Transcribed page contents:

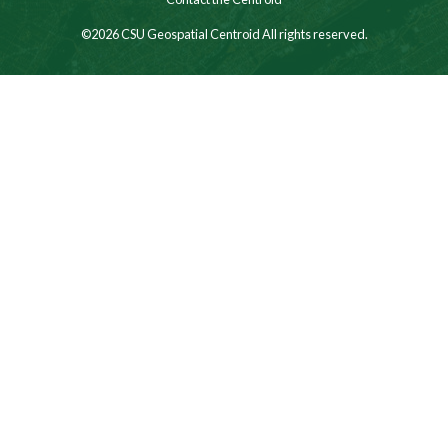
©2026 CSU Geospatial Centroid All rights reserved.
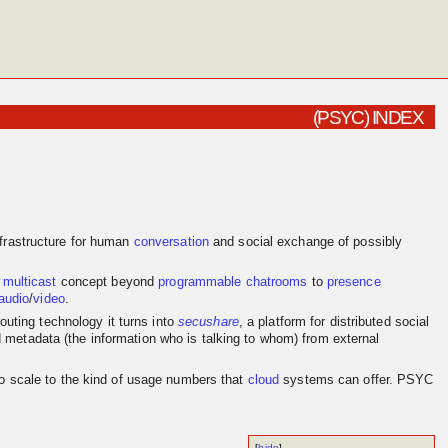
(PSYC) INDEX
frastructure for human
conversation
and social exchange of possibly
e
multicast
concept beyond
programmable
chatrooms
to
presence
audio
/
video
.
outing technology it turns into
secushare
, a platform for distributed social
d metadata (the information who is talking to whom) from external
to scale to the kind of usage numbers that
cloud
systems can offer. PSYC
[
hide
]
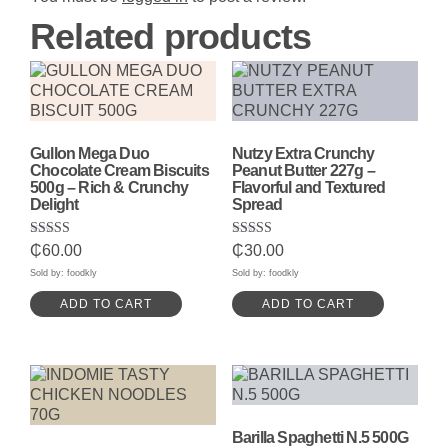
Related products
Gullon Mega Duo
Nutzy Extra Crunchy
Chocolate Cream Biscuits
Peanut Butter 227g –
500g – Rich & Crunchy
Flavorful and Textured
Delight
Spread
Rated
Rated
₵
60.00
₵
30.00
5.00
5.00
out of 5
out of 5
Sold by: foodkly
Sold by: foodkly
ADD TO CART
ADD TO CART
Barilla Spaghetti N.5 500G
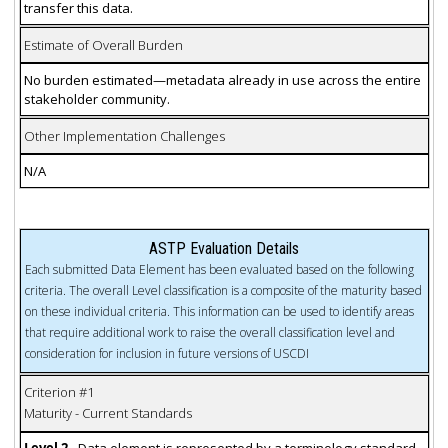
transfer this data.
Estimate of Overall Burden
No burden estimated—metadata already in use across the entire
stakeholder community.
Other Implementation Challenges
N/A
ASTP Evaluation Details
Each submitted Data Element has been evaluated based on the following
criteria. The overall Level classification is a composite of the maturity based
on these individual criteria. This information can be used to identify areas
that require additional work to raise the overall classification level and
consideration for inclusion in future versions of USCDI
Criterion #1
Maturity - Current Standards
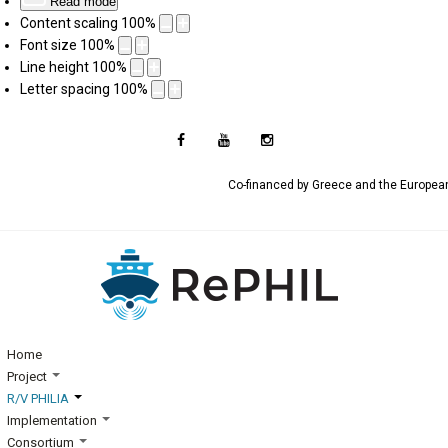
Read mode
Content scaling
100
%
Font size
100
%
Line height
100
%
Letter spacing
100
%
Co-financed by Greece and the Europe
Home
Project
R/V PHILIA
Implementation
Consortium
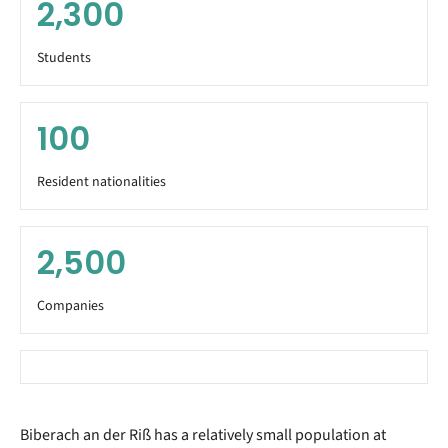
2,300
Students
100
Resident nationalities
2,500
Companies
Biberach an der Riß has a relatively small population at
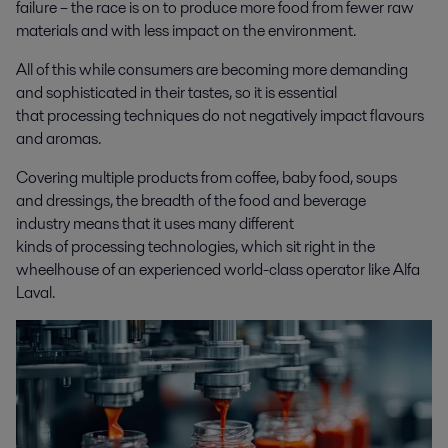
failure – the race is on to produce more food from fewer raw
materials and with less impact on the environment.
All of this while consumers are becoming more demanding
and sophisticated in their tastes, so it is essential
that processing techniques do not negatively impact flavours
and aromas.
Covering multiple products from coffee, baby food, soups
and dressings, the breadth of the food and beverage
industry means that it uses many different
kinds of processing technologies, which sit right in the
wheelhouse of an experienced world-class operator like Alfa
Laval.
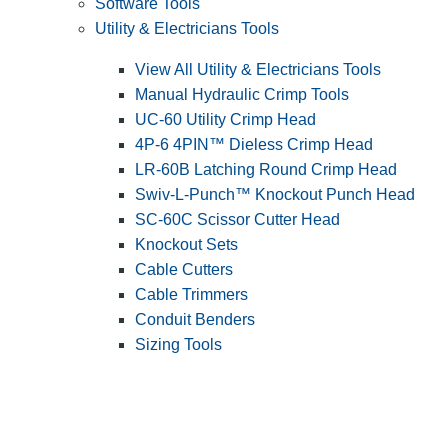
Software Tools
Utility & Electricians Tools
View All Utility & Electricians Tools
Manual Hydraulic Crimp Tools
UC-60 Utility Crimp Head
4P-6 4PIN™ Dieless Crimp Head
LR-60B Latching Round Crimp Head
Swiv-L-Punch™ Knockout Punch Head
SC-60C Scissor Cutter Head
Knockout Sets
Cable Cutters
Cable Trimmers
Conduit Benders
Sizing Tools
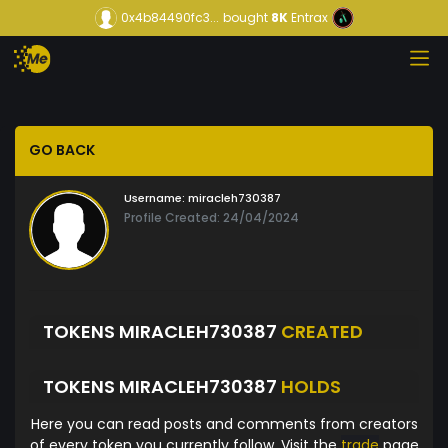
0x4b84490fc3...
bought
8K
Entrax
GO BACK
Username:
miracleh730387
Profile Created: 24/04/2024
TOKENS MIRACLEH730387
CREATED
TOKENS MIRACLEH730387
HOLDS
Here you can read posts and comments from creators
of every token you currently follow. Visit the
trade
page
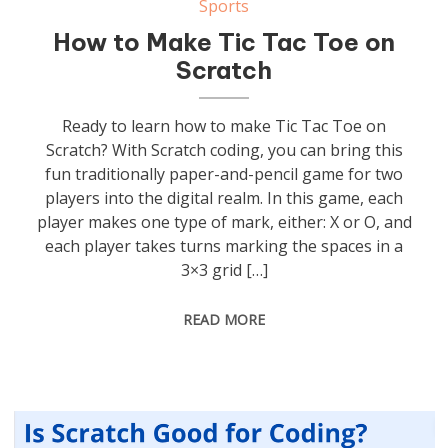
Sports
How to Make Tic Tac Toe on
Scratch
Ready to learn how to make Tic Tac Toe on
Scratch? With Scratch coding, you can bring this
fun traditionally paper-and-pencil game for two
players into the digital realm. In this game, each
player makes one type of mark, either: X or O, and
each player takes turns marking the spaces in a
3×3 grid […]
READ MORE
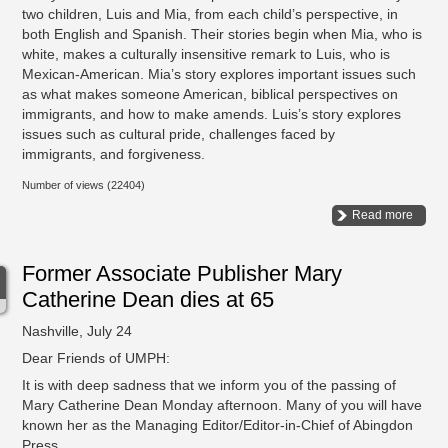
two children, Luis and Mia, from each child’s perspective, in
both English and Spanish. Their stories begin when Mia, who is
white, makes a culturally insensitive remark to Luis, who is
Mexican-American. Mia’s story explores important issues such
as what makes someone American, biblical perspectives on
immigrants, and how to make amends. Luis’s story explores
issues such as cultural pride, challenges faced by
immigrants, and forgiveness.
Number of views (22404)
Read more
Former Associate Publisher Mary
Catherine Dean dies at 65
Nashville, July 24
Dear Friends of UMPH:
It is with deep sadness that we inform you of the passing of
Mary Catherine Dean Monday afternoon. Many of you will have
known her as the Managing Editor/Editor-in-Chief of Abingdon
Press.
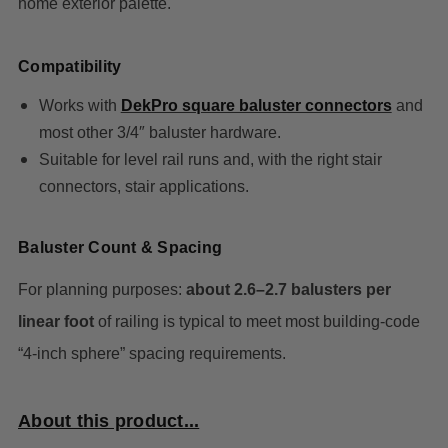
home exterior palette.
Compatibility
Works wi
th
DekPro square baluster connectors
and
most other 3/4″ baluster hardware.
Suitable for level rail runs and, with the right stair
connectors, stair applications.
Baluster Count & Spacing
For planning purposes:
about 2.6–2.7 balusters per
linear foot
of railing is typical to meet most building‑code
“4‑inch sphere” spacing requirements.
About this product...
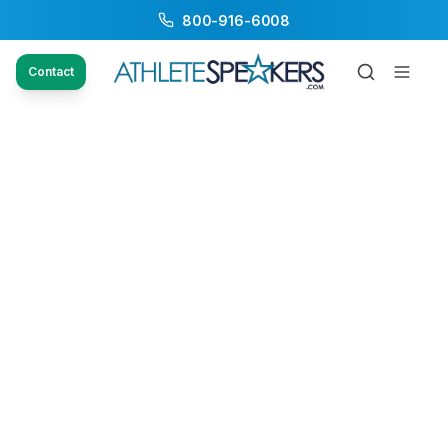
800-916-6008
Contact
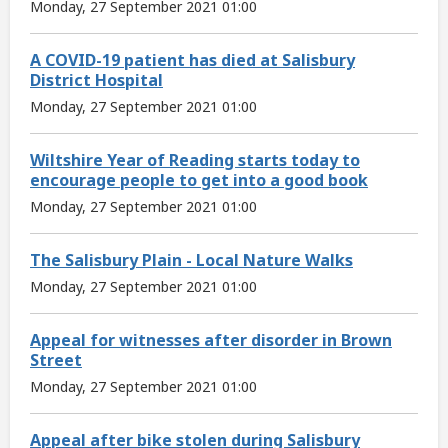
Monday, 27 September 2021 01:00
A COVID-19 patient has died at Salisbury
District Hospital
Monday, 27 September 2021 01:00
Wiltshire Year of Reading starts today to
encourage people to get into a good book
Monday, 27 September 2021 01:00
The Salisbury Plain - Local Nature Walks
Monday, 27 September 2021 01:00
Appeal for witnesses after disorder in Brown
Street
Monday, 27 September 2021 01:00
Appeal after bike stolen during Salisbury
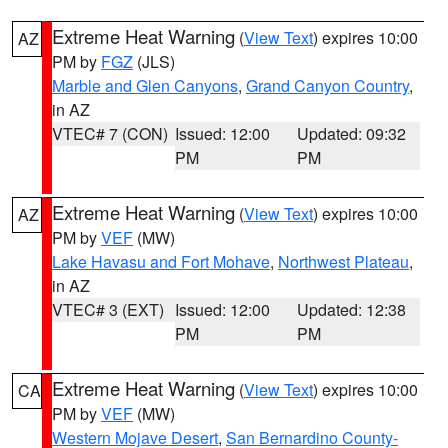
Extreme Heat Warning
(
View Text
) expires 10:00
AZ
PM by
FGZ
(JLS)
Marble and Glen Canyons
,
Grand Canyon Country
,
in AZ
VTEC# 7 (CON)
Issued: 12:00
Updated: 09:32
PM
PM
Extreme Heat Warning
(
View Text
) expires 10:00
AZ
PM by
VEF
(MW)
Lake Havasu and Fort Mohave
,
Northwest Plateau
,
in AZ
VTEC# 3 (EXT)
Issued: 12:00
Updated: 12:38
PM
PM
Extreme Heat Warning
(
View Text
) expires 10:00
CA
PM by
VEF
(MW)
Western Mojave Desert
,
San Bernardino County-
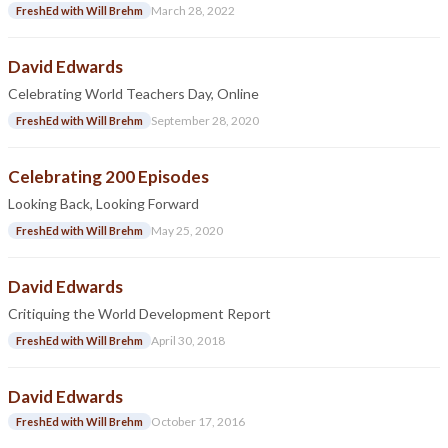
March 28, 2022
FreshEd with Will Brehm
David Edwards
Celebrating World Teachers Day, Online
September 28, 2020
FreshEd with Will Brehm
Celebrating 200 Episodes
Looking Back, Looking Forward
May 25, 2020
FreshEd with Will Brehm
David Edwards
Critiquing the World Development Report
April 30, 2018
FreshEd with Will Brehm
David Edwards
October 17, 2016
FreshEd with Will Brehm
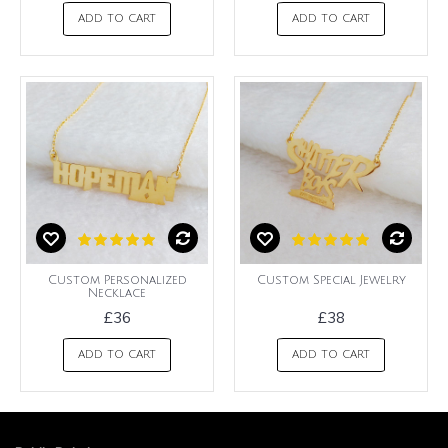
ADD TO CART
ADD TO CART
Custom Personalized
Custom Special Jewelry
Necklace
£36
£38
ADD TO CART
ADD TO CART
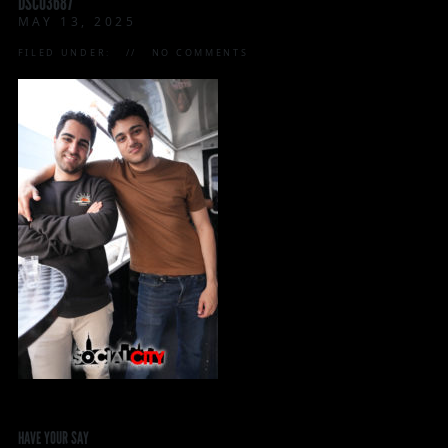
DSC03687
MAY 13, 2025
FILED UNDER:
NO COMMENTS
HAVE YOUR SAY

▸ What you should do
Where a line above holds the word "metadata", copy it.

▸ Result for this task
d metadata (the information who is talking to whom) from external
No burden estimated—metadata already in use across the entire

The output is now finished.